Он не собирался возвращаться на родину, в США, предпочитая оставаться в маленьком английском кирпичном домике. Да и опасно: в годы войны Холл занимался такой деятельностью, по которой срок давности, согласно американским законам, не ограничен.
Почему его считают Персеем, и как он стал им? Был членом Лиги коммунистической молодежи и талантливым студентом. Голова, напичканная знаниями. Мысли о всеобщем равенстве и ненависть к фашизму. Как полагают в Штатах, с агентом НКВД американским журналистом Сержем Курнаковым он познакомился по собственной инициативе. Судя по расшифрованным радиоперехватам, это произошло где-то в 1944-м. Журналист, получив добро из Москвы на вербовку молодого, даже юного ученого из Лос-Аламоса, передал его Джулиусу Розенбергу. А тот, в свою очередь, свел с руководителем «Волонтеров» Моррисом Коэном.

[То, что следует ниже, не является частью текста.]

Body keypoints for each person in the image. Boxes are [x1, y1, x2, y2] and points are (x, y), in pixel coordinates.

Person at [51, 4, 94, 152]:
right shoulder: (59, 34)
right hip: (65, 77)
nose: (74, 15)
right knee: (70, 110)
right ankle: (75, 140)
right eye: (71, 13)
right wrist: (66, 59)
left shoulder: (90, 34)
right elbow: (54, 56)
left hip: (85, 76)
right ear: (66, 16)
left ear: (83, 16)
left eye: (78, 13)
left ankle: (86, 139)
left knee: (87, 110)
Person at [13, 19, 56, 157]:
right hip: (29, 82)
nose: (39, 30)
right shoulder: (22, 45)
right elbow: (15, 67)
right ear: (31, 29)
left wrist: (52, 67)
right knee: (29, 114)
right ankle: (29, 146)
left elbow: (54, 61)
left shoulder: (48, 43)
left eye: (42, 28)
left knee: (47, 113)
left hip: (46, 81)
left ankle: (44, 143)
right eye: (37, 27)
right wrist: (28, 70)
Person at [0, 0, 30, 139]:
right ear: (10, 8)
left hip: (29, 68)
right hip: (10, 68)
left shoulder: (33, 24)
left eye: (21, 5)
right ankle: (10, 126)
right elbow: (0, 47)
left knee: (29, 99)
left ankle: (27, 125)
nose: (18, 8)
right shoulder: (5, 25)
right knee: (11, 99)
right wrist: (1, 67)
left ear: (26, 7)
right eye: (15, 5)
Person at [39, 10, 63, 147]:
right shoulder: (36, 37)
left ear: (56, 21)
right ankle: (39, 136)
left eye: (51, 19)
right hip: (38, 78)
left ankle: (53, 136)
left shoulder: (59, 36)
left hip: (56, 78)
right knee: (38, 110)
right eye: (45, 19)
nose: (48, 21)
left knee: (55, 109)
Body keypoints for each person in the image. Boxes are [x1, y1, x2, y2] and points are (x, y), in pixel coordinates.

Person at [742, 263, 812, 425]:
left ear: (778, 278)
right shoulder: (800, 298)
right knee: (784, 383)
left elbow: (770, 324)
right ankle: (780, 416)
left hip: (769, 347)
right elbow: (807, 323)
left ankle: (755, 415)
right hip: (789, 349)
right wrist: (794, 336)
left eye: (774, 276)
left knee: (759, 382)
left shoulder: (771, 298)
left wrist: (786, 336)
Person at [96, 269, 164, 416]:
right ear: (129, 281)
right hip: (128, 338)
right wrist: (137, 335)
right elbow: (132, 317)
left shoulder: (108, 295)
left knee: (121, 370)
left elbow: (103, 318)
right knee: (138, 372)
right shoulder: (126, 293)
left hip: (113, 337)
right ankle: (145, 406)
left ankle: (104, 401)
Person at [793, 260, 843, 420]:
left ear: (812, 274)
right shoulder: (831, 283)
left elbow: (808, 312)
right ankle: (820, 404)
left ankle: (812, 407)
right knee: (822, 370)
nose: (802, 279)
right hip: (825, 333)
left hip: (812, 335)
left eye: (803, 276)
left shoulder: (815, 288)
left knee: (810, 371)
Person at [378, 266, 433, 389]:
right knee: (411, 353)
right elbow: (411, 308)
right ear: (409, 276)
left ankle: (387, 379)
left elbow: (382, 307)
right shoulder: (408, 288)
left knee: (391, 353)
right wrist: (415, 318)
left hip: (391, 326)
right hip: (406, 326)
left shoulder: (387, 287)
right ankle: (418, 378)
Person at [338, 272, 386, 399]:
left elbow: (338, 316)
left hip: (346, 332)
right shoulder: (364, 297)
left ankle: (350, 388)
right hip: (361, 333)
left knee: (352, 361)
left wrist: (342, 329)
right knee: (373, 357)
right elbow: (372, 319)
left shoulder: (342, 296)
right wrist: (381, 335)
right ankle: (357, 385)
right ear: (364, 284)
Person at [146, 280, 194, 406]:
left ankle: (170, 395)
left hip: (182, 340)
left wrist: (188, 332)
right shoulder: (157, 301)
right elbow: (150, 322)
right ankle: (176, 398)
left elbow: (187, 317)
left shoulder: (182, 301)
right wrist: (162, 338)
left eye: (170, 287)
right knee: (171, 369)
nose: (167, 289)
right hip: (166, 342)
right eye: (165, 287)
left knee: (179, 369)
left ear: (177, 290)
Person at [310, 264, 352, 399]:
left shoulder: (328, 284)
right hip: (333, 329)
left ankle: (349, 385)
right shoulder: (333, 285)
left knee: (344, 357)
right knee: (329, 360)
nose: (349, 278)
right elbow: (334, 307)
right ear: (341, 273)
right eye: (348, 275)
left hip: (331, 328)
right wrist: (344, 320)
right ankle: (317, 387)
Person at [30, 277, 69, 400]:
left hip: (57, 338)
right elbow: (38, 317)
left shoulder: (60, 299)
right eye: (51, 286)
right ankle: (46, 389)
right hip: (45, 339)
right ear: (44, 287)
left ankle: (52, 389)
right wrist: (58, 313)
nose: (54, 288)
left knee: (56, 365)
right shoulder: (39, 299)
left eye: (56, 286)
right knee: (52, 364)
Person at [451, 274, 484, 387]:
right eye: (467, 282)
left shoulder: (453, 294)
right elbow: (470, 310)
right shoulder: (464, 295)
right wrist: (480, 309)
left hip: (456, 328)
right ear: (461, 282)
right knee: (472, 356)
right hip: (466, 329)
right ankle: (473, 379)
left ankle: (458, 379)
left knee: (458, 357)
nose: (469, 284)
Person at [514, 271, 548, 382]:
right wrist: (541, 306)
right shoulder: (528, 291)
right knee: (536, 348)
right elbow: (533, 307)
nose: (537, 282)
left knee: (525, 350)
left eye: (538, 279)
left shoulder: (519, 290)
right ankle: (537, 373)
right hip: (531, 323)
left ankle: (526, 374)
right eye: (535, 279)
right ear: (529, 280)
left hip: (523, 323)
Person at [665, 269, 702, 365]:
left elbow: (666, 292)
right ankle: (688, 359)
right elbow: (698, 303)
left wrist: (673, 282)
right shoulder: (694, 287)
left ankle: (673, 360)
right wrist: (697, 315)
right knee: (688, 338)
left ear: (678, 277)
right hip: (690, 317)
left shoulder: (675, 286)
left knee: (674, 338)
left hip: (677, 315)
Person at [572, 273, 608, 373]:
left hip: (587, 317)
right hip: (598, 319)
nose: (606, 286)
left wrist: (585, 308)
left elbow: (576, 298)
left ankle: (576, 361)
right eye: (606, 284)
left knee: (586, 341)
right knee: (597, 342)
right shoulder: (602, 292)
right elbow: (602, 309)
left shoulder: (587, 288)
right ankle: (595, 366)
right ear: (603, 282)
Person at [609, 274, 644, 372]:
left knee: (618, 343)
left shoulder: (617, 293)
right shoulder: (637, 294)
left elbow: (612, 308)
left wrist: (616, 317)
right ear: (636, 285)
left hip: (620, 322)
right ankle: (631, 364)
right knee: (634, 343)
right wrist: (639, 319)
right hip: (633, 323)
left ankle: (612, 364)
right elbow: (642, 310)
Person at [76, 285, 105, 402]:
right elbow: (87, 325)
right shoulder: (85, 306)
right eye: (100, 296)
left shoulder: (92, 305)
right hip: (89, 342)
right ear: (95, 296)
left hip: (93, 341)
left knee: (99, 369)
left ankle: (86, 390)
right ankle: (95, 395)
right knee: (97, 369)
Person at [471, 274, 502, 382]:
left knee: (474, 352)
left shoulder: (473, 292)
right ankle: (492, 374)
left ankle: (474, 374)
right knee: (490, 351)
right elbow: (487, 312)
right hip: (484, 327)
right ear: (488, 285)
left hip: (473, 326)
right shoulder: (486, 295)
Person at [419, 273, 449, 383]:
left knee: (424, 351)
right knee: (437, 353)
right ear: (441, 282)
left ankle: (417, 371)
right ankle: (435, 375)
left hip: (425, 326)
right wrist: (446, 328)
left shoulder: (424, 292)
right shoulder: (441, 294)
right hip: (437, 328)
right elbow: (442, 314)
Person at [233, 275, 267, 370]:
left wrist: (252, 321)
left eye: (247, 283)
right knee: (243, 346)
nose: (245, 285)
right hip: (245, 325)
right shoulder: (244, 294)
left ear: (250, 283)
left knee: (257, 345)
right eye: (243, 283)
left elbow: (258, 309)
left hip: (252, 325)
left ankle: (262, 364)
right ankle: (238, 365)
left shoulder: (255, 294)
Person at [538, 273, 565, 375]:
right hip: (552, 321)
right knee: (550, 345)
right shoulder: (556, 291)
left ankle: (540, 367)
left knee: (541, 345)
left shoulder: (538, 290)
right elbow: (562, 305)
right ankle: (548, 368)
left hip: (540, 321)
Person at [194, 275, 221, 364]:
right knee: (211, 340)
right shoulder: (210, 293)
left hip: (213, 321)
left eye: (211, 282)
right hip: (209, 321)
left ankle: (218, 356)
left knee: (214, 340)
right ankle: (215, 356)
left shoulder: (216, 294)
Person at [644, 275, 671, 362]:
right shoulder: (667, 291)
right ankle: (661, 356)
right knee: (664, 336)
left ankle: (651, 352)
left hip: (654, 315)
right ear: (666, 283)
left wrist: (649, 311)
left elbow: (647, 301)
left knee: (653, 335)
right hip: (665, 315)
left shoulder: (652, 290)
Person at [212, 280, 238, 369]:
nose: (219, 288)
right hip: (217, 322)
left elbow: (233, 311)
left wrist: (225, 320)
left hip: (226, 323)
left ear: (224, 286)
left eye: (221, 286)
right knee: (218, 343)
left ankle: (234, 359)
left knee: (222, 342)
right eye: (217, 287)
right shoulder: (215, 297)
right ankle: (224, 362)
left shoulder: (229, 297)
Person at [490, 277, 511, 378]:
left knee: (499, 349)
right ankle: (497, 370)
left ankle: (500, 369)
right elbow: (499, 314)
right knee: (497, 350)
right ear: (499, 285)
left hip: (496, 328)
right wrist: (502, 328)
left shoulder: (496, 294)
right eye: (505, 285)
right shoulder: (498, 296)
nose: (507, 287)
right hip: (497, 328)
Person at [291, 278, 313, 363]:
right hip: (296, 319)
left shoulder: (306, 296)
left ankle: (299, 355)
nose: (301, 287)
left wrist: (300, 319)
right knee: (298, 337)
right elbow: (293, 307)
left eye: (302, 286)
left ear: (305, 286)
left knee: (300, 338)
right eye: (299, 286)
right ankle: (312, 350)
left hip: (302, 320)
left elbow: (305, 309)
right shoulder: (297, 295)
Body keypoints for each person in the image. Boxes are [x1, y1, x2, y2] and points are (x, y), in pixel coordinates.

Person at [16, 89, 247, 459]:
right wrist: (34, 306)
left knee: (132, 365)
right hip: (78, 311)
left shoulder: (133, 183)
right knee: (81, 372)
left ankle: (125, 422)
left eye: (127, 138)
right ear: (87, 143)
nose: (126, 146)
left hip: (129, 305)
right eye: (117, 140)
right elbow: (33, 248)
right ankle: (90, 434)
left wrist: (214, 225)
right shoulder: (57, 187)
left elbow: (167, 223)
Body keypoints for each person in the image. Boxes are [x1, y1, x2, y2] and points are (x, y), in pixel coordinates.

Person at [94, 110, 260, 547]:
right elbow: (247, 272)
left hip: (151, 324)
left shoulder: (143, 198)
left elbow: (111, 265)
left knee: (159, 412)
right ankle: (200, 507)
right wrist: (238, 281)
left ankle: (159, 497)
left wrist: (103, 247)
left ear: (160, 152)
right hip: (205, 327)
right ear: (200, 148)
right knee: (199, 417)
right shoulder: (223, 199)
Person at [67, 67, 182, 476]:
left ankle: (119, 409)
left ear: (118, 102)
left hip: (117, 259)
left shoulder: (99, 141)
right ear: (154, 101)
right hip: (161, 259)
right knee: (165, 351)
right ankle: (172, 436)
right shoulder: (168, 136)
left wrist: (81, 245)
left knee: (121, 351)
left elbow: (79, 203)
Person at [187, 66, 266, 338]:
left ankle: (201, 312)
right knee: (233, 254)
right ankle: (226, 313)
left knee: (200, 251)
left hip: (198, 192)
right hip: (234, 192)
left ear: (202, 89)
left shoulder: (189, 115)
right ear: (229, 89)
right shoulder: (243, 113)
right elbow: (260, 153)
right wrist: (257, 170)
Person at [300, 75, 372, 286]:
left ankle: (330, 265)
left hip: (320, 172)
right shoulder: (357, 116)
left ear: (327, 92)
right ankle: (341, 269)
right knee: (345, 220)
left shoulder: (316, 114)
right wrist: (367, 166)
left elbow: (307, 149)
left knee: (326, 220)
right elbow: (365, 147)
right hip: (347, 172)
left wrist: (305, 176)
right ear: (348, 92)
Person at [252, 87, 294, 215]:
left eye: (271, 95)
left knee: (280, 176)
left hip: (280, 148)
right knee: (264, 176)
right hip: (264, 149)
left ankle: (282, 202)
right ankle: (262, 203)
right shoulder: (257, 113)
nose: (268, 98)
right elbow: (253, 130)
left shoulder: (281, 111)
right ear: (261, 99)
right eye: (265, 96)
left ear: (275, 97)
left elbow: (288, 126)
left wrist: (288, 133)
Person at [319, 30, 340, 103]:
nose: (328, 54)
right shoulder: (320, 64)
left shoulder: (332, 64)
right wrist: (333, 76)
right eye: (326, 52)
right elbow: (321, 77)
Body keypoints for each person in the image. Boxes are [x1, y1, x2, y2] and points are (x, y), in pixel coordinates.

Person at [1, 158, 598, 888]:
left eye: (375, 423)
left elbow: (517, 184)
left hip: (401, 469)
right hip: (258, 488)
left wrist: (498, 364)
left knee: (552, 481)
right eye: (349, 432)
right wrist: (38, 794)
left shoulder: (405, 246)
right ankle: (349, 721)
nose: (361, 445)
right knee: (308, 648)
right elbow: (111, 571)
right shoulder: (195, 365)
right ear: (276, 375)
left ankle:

В 18 лет способного парнишку привлекли к работе над атомным проектом. У него и университетского-то диплома еще не было, зато как здорово варили мозги. Теда приметил сам Оппенгеймер. Давал персональные задания и покрывал мелкие грешки. Холл совсем не отличался пунктуальностью, опаздывал на работу. Отказывался носить полувоенную одежду, а на голову напяливал не военную пилотку, как это было принято, а какую-то непонятную ермолку.